Estas dos iglesias reflejan a la perfección lo que es Lévignac: un patrimonio modesto y humilde, sin grandes monumentos destacados, pero cargado de historia y de apego local. No se viene aquí en busca de una obra maestra gótica, sino por el ambiente de un pueblo bastida, por la romántica ruina perdida entre los campos, por la historia de una iglesia que tuvo que ser trasladada a causa de un mercado de frutas. Se trata de una forma de turismo pausado y curioso, en las antípodas de los lugares masificados, que se interesa por las discretas huellas del pasado, las historias singulares y los paisajes preservados. Toda la región de Duras se presta a este descubrimiento tranquilo, lejos de las multitudes.
¿De dónde viene el nombre «Lévignac-de-Guyenne»?
El nombre del pueblo se lee, como suele ocurrir, en dos partes: una raíz muy antigua, «Lévignac», y un complemento reciente, «de-Guyenne».
Levinius, una finca galorromana
«Lévignac» es un topónimo galorromano clásico del suroeste: se forma a partir del nombre de un propietario latino, «Levinius», seguido del sufijo galo -acum, que indica propiedad. Leviniacum significa, por tanto, «la finca de Levinius», el nombre de un antiguo señor de estas tierras, ya fuera en la época romana o en la Alta Edad Media. Se trata de un patrón que se repite en cientos de pueblos de la región cuyo nombre termina en -ac. Dato curioso: este nombre antiguo precedió en más de mil años a la bastida medieval que hoy lleva ese nombre; el lugar ya estaba habitado y tenía nombre mucho antes de que Eduardo I pensara en fundar allí una nueva ciudad.

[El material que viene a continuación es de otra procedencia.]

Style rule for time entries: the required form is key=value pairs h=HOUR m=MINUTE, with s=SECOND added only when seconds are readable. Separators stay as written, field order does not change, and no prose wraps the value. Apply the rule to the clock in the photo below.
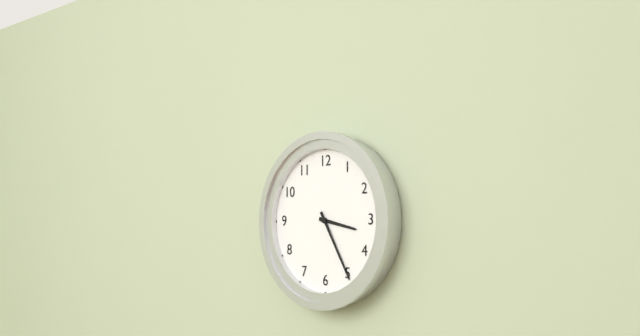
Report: h=3 m=25
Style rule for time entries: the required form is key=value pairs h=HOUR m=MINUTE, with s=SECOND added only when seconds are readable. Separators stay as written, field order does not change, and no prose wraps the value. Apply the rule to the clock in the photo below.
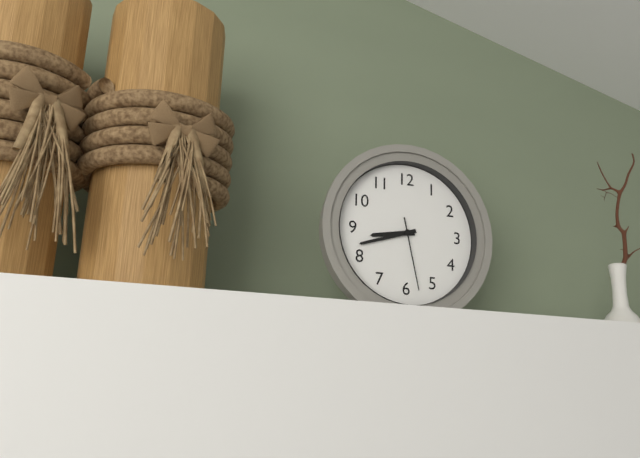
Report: h=8 m=42 s=28
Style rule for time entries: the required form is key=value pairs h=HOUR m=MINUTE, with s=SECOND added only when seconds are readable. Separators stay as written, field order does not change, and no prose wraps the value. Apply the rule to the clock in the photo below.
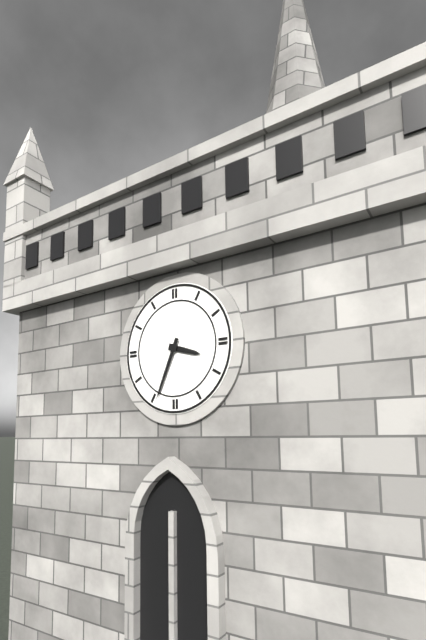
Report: h=3 m=34
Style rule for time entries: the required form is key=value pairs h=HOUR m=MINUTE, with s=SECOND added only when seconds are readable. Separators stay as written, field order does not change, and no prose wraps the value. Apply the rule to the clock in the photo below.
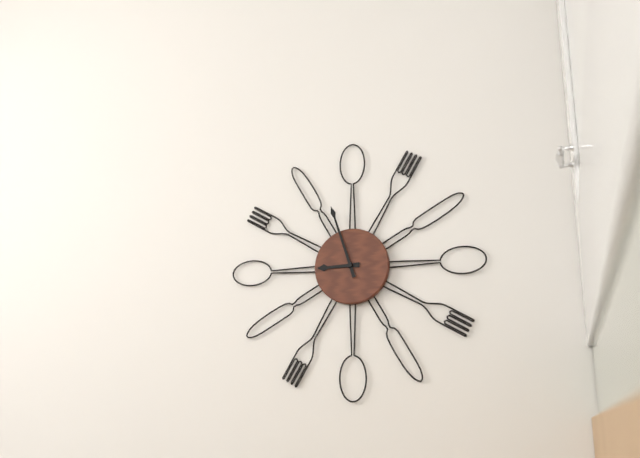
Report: h=8 m=57
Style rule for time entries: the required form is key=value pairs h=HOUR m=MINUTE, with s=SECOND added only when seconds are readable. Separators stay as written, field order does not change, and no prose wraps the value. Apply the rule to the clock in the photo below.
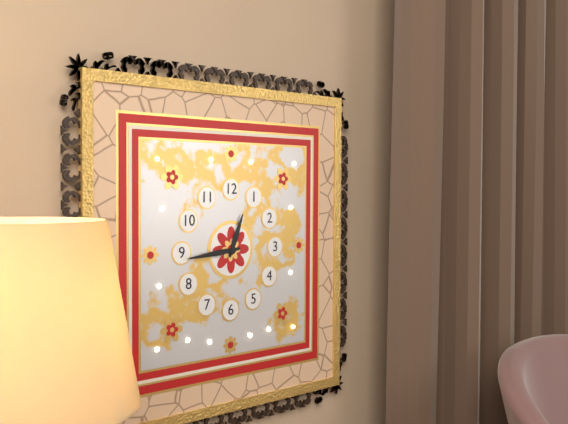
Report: h=12 m=44
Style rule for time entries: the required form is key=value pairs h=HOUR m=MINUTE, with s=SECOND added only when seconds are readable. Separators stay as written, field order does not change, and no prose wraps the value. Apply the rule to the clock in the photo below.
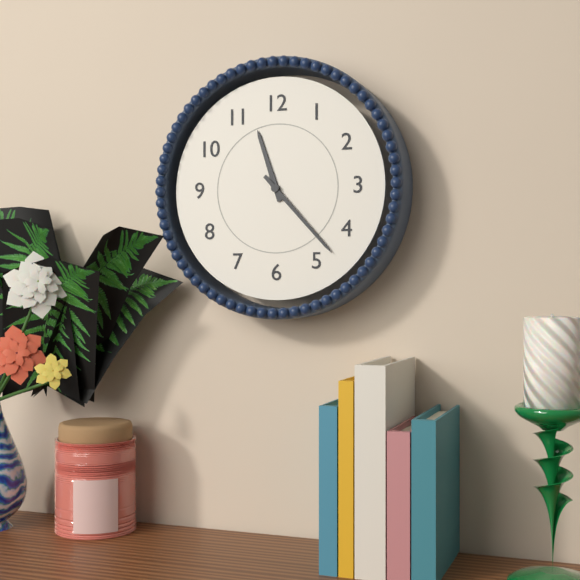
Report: h=11 m=23
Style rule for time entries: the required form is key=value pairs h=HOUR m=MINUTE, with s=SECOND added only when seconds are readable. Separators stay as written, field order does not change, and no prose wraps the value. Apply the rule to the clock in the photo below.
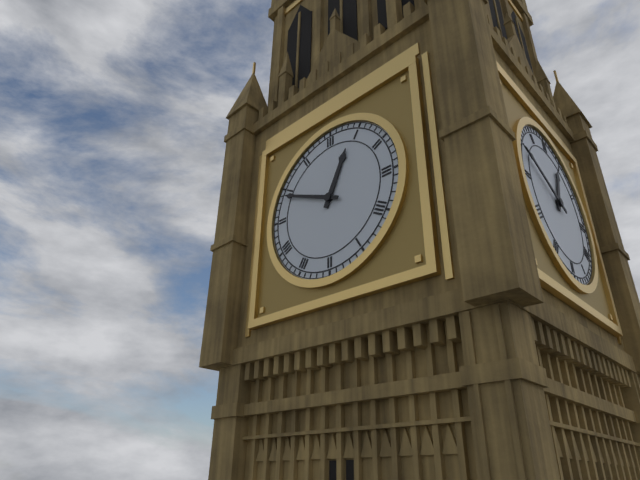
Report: h=12 m=49
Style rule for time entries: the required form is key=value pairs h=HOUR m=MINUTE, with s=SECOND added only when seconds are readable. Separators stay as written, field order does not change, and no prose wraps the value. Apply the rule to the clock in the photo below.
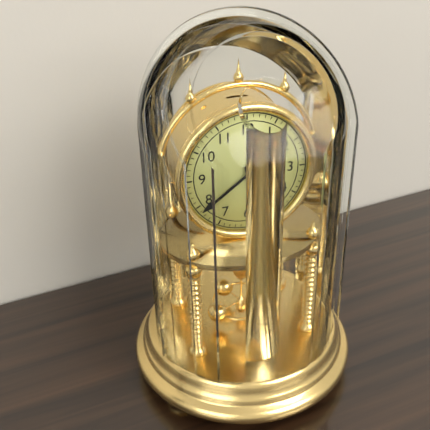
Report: h=5 m=39
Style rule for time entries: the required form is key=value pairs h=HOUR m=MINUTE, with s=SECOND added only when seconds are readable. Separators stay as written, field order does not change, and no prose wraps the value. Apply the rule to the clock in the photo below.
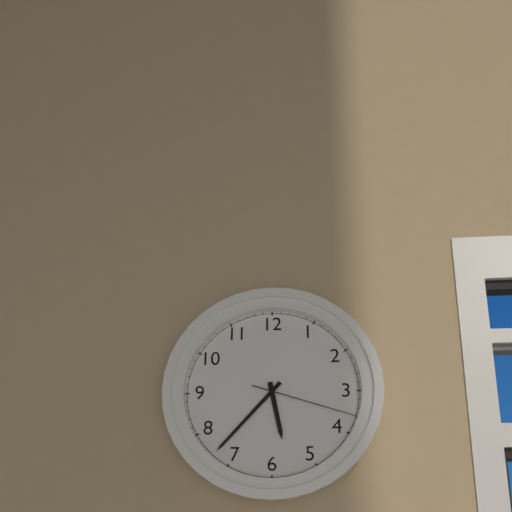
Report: h=5 m=37 s=18
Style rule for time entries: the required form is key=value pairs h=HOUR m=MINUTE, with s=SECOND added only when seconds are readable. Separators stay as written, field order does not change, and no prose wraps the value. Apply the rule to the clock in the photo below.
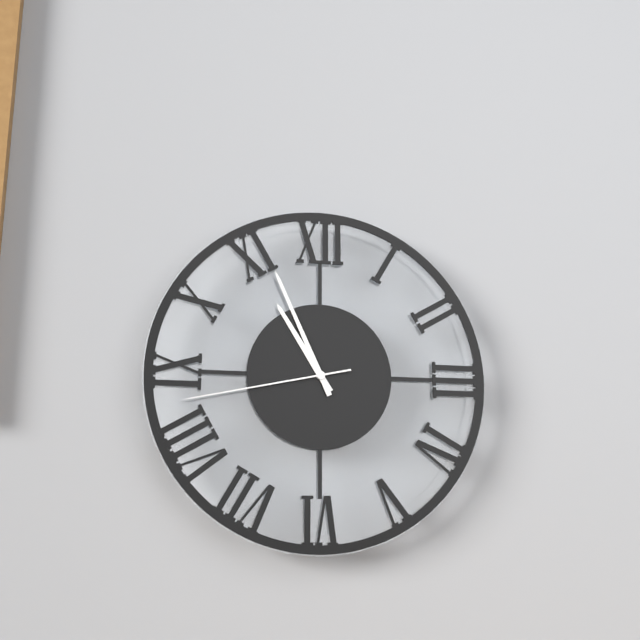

«de-Guyenne»: de Seyches a la Guyenne (1929)
El complemento « de-Guyenne » es, por su parte, muy reciente: se añadió oficialmente en 1929. Ojo con una idea preconcebida: no se trataba de añadir un determinante a un sustantivo sin artículo, sino de sustituir por otro. En el siglo XIX, el municipio se llamaba, de hecho, « Lévignac-de-Seyches », que toma su nombre del cantón de Seyches. En 1929, se optó por incorporarla a la Guyena, esta antigua provincia que abarcaba gran parte del suroeste -un nombre más prestigioso y más amplio-. Este tipo de cambio, frecuente en el siglo XX, solía servir para distinguir los municipios homónimos: hay otros Lévignac en Francia, sobre todo cerca de Toulouse.
La elección de «Guyenne» no es casual: esta palabra, una deformación de «Aquitania», hace referencia a la antigua provincia que se extendía por gran parte del suroeste y que, durante tres siglos, fue el epicentro de la rivalidad entre Francia e Inglaterra. Al rebautizarse como «de-Guyenne» en 1929, el pueblo reivindicaba, en definitiva, su arraigo histórico en ese gran territorio medieval -el mismo que había visto nacer su bastida bajo la autoridad inglesa-. Hay una bonita coherencia en este nombre: una localidad que nació inglesa, en la época del ducado de Guyenne, y que retoma el nombre de la provincia seis siglos más tarde. Pocos pueblos conservan así, en su propio nombre, el recuerdo de una época desaparecida.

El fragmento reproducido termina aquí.